思い出したが, Gottingen の物理にいる Buchholz という代数的場の量子論という数理物理分野の有名人がいる. 河東先生が「彼は『お前のやっていることは物理ではないと言われて, 自分は物理学科ではいじめられている』と言っていましたが, それはそうでしょう. 彼がやっていることはスタイルから中身まで数学ですよ」と言っていたので爆笑した. そういうレベルで数学的にガチガチにやっていても物理を自称する人もいる. この辺は「当人は物理と思っているが傍から見ると数学」と言えそう. Buchholz と並べると即死レベルのアレだが, 私も多分この辺.
「数学者も認めるレベルで数学的にきちんとした理論物理」だが, Lieb や学習院の田崎さんあたりは比較的この辺ではないだろうか. 物理としても面白い結果をきちんと出している (であろう) ことを前提にしている. Lieb くらいでも数学の人で「彼は修士くらいの学生でも知っていることを知らなかったりする」という発言を聞いたことはある. 私は Lieb の興味は基本的に物理だとは思っているが. 物理としても意味があって数学的に制御できることというの, 私が近い分野では非常につらくて, 強磁性の Hubbard モデル関係くらいならぎりぎり何とかなるのでは, という感覚. 田崎さんを挙げたのもその辺の兼ね合いがある. スピン系だと物理の方が遥かに進んでいる印象はあるが, スピン系の連続極限からの共形場ということになると, むしろ数学的色彩が極めて強くなるという印象はあるもののその辺の物理自体をよく知らず数学からの話ばかり目にする方の市民だったので詳細不明.
数学的に厳密ではないが数学色が強い理論物理, 大体超弦を想定している. 他に何かあるだろうか. よく考えたら「数学的に厳密ではないが数学色が強い理論物理」という一文自体よく分からない.
前もつどいのときに少しお話したのだが, 物理を数学的にきちんとやるというのはもの凄く大変で, 分野によっては本当に何もできない. もちろん私が近いところしか知らないが, 何とかなるところはスピン系とか Hubbard など格子系での相転移くらいではなかろうか. 量子力学・量子統計力学からの物質の安定性は数理物理というか Lieb 周辺しかやっていないようで, その辺は私は物理的にも極めて大事な研究だと思っているが, 純粋な物理の人がどう思うかはよく分からない.
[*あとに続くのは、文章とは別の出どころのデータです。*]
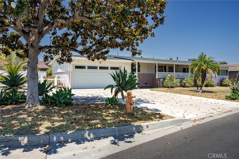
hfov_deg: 63.7
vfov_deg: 44.9
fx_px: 192
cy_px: 80
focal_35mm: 29
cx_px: 120
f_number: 16
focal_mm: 29
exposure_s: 1/200
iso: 400
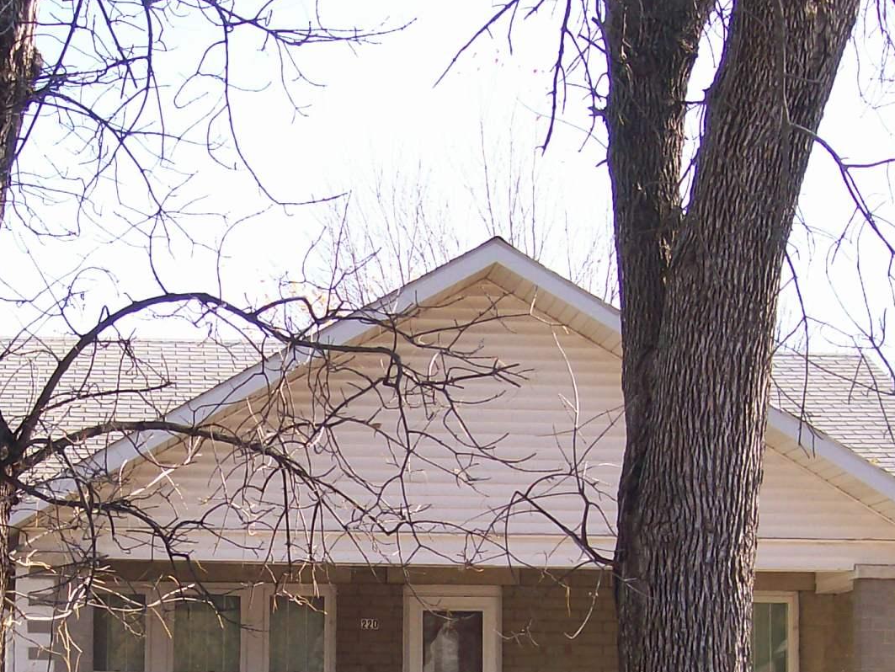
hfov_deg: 24.9
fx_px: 2017
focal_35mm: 78
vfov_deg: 18.5
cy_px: 658
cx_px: 309
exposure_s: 1/387
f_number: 2.7
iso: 80
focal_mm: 6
あまりろくな話を書いていない気がするがとりあえずこんなところで.
追記¶
数理物理って物理から逃避したくなった時にやる数学のことじゃないの? http://phasetr.blogspot.jp/2013/12/blog-post_19.html
いいとか悪いとかそういう話ではなく「数理物理」というのはこういう (否定的な?) 使い方もされることがある. 数学だからといっていつもいつでも厳密な言葉の使い分けをしているわけではない. 「可積分系」などもかなりふわっとした使い方をする. グレンラガンのカミナの兄貴のように「お前の信じる数理物理を信じろ」という感ある.